Stored data entries –
----------

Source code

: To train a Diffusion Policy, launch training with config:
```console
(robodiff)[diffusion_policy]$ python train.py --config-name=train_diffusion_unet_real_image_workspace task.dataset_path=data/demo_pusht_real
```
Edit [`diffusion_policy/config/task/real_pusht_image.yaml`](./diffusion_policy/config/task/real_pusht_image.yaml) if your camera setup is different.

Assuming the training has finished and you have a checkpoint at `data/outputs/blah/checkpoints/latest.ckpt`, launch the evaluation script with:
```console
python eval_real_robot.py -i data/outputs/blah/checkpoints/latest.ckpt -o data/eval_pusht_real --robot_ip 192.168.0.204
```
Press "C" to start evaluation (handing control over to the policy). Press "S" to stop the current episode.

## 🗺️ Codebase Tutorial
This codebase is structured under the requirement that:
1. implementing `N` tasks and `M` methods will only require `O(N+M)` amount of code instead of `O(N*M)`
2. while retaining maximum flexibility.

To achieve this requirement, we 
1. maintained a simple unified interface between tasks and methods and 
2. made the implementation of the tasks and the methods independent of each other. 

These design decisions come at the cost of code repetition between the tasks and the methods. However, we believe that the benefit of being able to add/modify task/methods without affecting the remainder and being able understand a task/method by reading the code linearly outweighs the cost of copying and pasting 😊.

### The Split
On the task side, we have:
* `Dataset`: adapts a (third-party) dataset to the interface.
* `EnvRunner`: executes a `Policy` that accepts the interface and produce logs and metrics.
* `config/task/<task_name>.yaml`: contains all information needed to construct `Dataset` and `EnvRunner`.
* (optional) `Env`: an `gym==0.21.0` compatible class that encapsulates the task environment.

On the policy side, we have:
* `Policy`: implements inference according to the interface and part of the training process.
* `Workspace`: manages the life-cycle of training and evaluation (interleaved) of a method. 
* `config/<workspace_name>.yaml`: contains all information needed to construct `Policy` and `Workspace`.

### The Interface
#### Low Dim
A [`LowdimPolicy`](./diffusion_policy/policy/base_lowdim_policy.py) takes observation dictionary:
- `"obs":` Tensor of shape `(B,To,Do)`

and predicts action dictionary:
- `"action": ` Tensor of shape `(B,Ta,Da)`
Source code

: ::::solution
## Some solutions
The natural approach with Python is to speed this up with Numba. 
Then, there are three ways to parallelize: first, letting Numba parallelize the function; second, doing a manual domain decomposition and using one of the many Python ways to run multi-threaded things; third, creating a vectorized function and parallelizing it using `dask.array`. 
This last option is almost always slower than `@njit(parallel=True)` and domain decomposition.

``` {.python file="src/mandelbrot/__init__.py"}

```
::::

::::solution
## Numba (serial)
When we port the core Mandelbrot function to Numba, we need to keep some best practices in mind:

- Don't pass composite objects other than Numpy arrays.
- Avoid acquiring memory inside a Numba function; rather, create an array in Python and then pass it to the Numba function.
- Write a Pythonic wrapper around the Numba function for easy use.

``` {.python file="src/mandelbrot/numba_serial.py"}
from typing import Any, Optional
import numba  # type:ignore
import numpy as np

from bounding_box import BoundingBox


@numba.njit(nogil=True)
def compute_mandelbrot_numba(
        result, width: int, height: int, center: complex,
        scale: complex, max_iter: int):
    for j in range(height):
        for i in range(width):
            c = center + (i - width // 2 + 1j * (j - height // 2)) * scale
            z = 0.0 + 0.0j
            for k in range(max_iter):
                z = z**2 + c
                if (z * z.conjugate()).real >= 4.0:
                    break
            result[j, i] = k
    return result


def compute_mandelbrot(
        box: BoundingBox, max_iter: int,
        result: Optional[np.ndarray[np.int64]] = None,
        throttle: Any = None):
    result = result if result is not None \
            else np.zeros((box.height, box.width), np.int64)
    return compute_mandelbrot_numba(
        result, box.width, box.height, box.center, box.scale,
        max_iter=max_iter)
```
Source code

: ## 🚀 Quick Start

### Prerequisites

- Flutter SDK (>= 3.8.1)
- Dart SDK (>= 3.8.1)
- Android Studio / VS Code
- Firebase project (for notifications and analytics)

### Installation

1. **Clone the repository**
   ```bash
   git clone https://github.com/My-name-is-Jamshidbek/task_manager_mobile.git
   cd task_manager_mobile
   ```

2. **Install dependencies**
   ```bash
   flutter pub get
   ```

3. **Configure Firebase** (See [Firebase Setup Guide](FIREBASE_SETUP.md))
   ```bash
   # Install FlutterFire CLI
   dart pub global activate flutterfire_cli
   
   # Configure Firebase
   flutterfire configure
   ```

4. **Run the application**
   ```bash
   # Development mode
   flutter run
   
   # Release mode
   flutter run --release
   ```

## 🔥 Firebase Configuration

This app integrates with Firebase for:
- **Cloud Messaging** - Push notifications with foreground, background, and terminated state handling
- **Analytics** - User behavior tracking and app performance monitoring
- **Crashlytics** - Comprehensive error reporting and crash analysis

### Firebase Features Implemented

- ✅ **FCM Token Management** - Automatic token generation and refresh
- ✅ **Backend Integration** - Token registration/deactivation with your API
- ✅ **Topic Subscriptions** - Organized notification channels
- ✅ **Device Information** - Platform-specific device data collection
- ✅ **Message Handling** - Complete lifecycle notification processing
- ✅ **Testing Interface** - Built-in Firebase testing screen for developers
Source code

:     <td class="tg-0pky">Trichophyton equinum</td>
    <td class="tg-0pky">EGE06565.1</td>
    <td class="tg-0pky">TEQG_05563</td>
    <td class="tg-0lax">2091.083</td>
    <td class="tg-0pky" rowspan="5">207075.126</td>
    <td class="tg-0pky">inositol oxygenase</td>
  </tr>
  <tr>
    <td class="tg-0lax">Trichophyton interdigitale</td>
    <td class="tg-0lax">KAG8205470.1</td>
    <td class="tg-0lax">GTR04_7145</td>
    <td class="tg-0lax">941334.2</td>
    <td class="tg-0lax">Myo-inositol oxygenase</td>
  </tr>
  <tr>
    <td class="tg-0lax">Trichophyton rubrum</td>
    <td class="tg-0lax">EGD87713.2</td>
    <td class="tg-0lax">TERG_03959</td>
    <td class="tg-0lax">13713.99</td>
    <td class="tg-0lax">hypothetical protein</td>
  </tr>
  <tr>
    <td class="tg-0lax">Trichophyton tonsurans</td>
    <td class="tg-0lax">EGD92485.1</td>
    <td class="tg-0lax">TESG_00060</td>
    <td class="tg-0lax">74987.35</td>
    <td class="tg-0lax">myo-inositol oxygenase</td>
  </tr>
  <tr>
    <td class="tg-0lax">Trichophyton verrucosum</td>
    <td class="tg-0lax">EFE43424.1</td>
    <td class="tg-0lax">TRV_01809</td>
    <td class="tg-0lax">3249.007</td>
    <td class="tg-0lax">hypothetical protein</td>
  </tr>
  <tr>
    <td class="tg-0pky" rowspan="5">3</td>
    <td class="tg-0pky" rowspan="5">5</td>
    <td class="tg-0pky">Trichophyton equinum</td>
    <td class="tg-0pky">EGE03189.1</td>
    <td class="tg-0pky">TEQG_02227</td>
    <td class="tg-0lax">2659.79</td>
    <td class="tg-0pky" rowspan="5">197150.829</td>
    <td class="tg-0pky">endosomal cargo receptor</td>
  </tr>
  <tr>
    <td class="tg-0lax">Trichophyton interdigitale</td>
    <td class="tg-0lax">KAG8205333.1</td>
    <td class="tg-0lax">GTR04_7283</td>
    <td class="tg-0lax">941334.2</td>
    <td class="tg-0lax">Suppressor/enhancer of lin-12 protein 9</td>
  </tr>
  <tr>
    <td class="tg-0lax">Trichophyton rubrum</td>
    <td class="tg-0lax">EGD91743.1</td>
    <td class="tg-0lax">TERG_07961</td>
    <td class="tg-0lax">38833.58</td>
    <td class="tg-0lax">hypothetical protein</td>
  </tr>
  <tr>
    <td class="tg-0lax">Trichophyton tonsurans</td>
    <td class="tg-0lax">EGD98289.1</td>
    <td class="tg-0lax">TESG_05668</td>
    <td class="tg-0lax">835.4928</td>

----------

Action item –
Above are the records; from them, give again exactly the lines from the one containing "the task environment." to the one containing "Then, there are", both lines included, and nothing more.

Problem solution –
* (optional) `Env`: an `gym==0.21.0` compatible class that encapsulates the task environment.

On the policy side, we have:
* `Policy`: implements inference according to the interface and part of the training process.
* `Workspace`: manages the life-cycle of training and evaluation (interleaved) of a method. 
* `config/<workspace_name>.yaml`: contains all information needed to construct `Policy` and `Workspace`.

### The Interface
#### Low Dim
A [`LowdimPolicy`](./diffusion_policy/policy/base_lowdim_policy.py) takes observation dictionary:
- `"obs":` Tensor of shape `(B,To,Do)`

and predicts action dictionary:
- `"action": ` Tensor of shape `(B,Ta,Da)`
Source code

: ::::solution
## Some solutions
The natural approach with Python is to speed this up with Numba. 
Then, there are three ways to parallelize: first, letting Numba parallelize the function; second, doing a manual domain decomposition and using one of the many Python ways to run multi-threaded things; third, creating a vectorized function and parallelizing it using `dask.array`. 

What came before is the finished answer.